Early on in the show, the Super Readers were prone to making mistakes while performing their powers. But as the series goes on, they typically go for the right answer immediately. This may be done for saving time for the show (and the later addition of Woofster) but perhaps the Super Readers are getting more experienced in using their abilities. They are kids after all.
So you got a bunch of heroes who can traverse fictional universes with ease and alter a story by replacing and changing words in the story's text. Seems normal, except when you consider this: You have a group of individuals who can travel to any fictional universe and permanently alter the rules, laws, events, continuity, objects, and characters of its reality by changing the very text its based upon! How does it feel to know that the most powerful character in all of fiction might not be an Infinity-Gauntlet wearing Thanos or a sun-charged Superman Prime, but a little kid on a show for elementary schoolers?
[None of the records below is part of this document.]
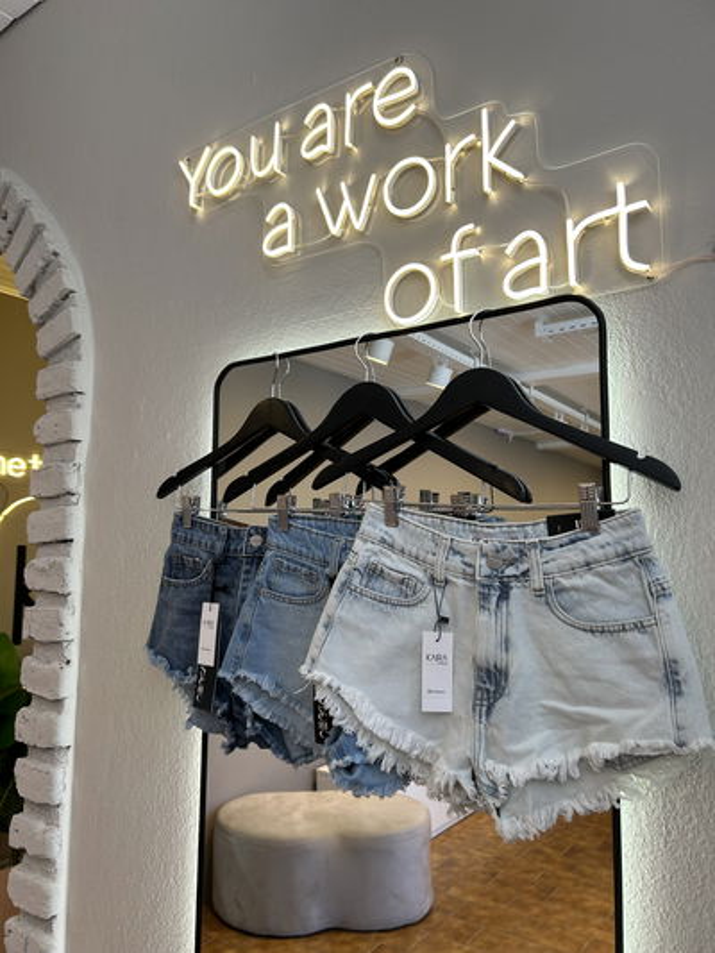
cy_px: 476
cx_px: 358
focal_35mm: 26
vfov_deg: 67.3
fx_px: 716
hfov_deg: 53.1
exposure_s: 1/100
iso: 40
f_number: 1.5
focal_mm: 5.7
Why don't the characters just use their powers to fix the problem from the beginning?
Perhaps the powers only work in the books?
Because Storybook Village is sort of a "hub" so to speak, for literature, sort of like Game Central Station in Wreck-It Ralph is a hub for video games. Storybook Village is supposed to be a "safe zone" for literary characters, a place where everyone can relax and live comfortably without their own stories interfering with their free will. It's probably a rule that all Reality Warper characters, such as Super Why, should avoid using their own powers, lest the "safe zone" become unsafe.
Or even better. Super Why's power is the power to read and change words to solve problems. If Storybook Village is a free-will safe zone with no author, then that means there are no words to read and change.